What is VEX? Vulnerability exploitability exchange, explained

2 min read · Explainer
TL;DR

A VEX statement says, in machine-readable form, whether a product is actually affected by a given vulnerability in one of its components: affected, not affected with a justification, fixed, or under investigation. It is the answer key that makes SBOM-based vulnerability matching usable at scale.

VEX, vulnerability exploitability exchange, is a machine-readable way of stating whether a product is actually affected by a vulnerability in one of its components. It exists because of an arithmetic problem that everyone who operationalizes SBOMs hits immediately: match a real application’s component inventory against vulnerability databases and you get hundreds of hits, most of which do not matter for this product, in this configuration, on this code path.

VEX is the standardized answer to “which of these actually matter,” from the party best placed to know.

What a VEX statement says

Each statement links a product, a component, and a vulnerability, and assigns a status:

  • Affected: the vulnerability applies; remediation or mitigation guidance may be attached.
  • Not affected: the product is not exploitable, with a standardized justification, for example the vulnerable code is not present, or is present but not in the execute path, or an inline mitigation already protects it.
  • Fixed: addressed in this version.
  • Under investigation: acknowledged, verdict pending.
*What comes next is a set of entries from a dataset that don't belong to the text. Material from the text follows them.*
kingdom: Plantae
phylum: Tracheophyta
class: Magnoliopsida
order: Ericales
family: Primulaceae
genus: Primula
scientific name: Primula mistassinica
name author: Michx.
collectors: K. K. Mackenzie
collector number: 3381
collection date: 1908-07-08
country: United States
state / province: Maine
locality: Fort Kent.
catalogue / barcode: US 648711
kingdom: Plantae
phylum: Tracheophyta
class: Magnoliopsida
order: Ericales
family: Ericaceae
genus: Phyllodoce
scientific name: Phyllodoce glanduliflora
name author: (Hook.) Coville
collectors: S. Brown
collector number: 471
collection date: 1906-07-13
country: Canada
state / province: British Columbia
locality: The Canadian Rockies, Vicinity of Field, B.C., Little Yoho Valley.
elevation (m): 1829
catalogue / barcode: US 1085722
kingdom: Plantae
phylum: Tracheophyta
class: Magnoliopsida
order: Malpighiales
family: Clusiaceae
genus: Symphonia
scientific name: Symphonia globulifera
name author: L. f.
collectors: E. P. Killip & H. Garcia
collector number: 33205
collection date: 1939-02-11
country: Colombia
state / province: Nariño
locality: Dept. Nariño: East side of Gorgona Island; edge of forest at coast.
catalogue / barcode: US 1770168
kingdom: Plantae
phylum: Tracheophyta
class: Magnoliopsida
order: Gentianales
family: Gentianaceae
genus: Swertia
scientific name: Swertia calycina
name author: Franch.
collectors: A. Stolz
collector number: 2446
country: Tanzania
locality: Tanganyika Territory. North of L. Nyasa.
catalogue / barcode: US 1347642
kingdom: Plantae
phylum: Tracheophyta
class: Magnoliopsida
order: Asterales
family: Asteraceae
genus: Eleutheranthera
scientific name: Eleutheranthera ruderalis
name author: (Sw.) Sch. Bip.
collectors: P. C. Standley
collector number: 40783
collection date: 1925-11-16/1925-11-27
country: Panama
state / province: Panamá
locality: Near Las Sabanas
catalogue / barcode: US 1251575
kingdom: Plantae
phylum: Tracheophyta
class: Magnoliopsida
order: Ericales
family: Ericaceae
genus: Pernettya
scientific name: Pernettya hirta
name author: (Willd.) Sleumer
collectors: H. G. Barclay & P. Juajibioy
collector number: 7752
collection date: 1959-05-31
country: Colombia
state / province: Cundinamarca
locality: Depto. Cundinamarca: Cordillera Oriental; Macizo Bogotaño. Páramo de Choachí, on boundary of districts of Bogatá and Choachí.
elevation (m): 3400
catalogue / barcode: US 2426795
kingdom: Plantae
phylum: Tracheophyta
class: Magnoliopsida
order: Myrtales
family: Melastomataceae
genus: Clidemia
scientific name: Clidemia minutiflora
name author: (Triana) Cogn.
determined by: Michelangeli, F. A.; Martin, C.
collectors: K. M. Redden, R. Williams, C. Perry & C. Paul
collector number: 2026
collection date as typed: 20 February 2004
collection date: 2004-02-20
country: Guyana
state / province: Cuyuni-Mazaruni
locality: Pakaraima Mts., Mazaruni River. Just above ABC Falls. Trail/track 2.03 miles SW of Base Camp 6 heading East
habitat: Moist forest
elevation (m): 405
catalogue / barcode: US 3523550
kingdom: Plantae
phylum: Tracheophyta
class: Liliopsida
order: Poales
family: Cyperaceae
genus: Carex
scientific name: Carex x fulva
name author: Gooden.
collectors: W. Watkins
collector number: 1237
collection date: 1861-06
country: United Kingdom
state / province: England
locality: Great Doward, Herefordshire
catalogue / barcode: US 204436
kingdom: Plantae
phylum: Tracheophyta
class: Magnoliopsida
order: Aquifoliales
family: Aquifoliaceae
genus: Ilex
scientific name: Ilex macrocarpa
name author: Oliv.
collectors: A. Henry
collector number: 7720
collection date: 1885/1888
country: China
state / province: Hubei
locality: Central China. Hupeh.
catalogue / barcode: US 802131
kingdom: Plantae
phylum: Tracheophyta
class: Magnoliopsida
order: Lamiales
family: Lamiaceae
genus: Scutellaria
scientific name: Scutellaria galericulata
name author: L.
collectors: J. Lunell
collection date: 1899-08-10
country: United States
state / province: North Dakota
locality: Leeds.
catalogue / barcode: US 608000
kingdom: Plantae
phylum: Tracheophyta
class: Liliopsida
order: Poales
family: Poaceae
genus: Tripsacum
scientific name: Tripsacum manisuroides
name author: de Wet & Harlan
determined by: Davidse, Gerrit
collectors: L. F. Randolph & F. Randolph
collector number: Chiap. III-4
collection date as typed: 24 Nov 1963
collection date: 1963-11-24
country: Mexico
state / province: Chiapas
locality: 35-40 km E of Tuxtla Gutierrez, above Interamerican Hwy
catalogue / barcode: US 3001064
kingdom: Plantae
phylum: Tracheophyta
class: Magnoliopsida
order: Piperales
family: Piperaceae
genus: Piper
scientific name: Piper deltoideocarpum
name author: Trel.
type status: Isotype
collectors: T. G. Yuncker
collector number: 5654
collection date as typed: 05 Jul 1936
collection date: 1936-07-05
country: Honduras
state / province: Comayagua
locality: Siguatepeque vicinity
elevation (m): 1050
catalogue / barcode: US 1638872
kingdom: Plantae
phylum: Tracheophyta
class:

The justifications are the load-bearing part. “Not affected: vulnerable_code_not_in_execute_path” is an auditable claim someone can verify; a bare “ignore this one” is not. This is what makes VEX suppression fundamentally different from a hide button.

Who produces VEX, and who consumes it

Suppliers issue VEX alongside advisories so every downstream customer does not independently investigate the same CVE against the same product. Consumers ingest supplier VEX to silence confirmed non-issues automatically, and issue their own internal VEX when their security team triages a finding: recording not just the decision but its justification, durably.

Done well, triage decisions and VEX become the same thing: a suppression in your vulnerability workflow is a VEX statement, keyed to stable identifiers, surviving rescans, exportable to anyone downstream who needs to honor the same decision. That loop, ingest upstream VEX, emit your own, is how large estates keep component-level matching honest without drowning.

The practical rules

  1. Key VEX to the same identifiers as your SBOM, or statements will not match the inventory they describe.
  2. Demand justifications, from vendors and from your own triage. Statuses without reasons decay into folklore.
  3. Treat VEX as living data: an under-investigation becomes an affected or a not-affected; a not-affected can be invalidated by a code change. Statements need identity and lifecycle, exactly like findings do.

In the SecuNexa platform, suppressions are VEX statements natively: justified, fingerprint-keyed, audit-logged, and exported in standard formats, and BOMNexa both ingests supplier VEX and emits yours with every managed BOM.

Frequently asked questions

Why do SBOMs need VEX?

Because component-level matching over-reports by design: containing a vulnerable component is not the same as being exploitable through it. VEX lets the party who knows, usually the supplier, state which findings are real for this product, with justifications, in a form tools can consume automatically.

What are the main VEX statuses?

Affected, not affected, fixed, and under investigation. The not-affected status carries standardized justifications, such as the vulnerable code not being present or not being in the execute path, which is what makes the statement auditable rather than a bare assertion.

Which formats carry VEX?

The two you will encounter are OpenVEX and CycloneDX's VEX capability; advisory formats like CSAF also carry exploitability information. What matters in practice is that your tooling can emit and consume at least one of them, keyed to the same component identifiers as your SBOM.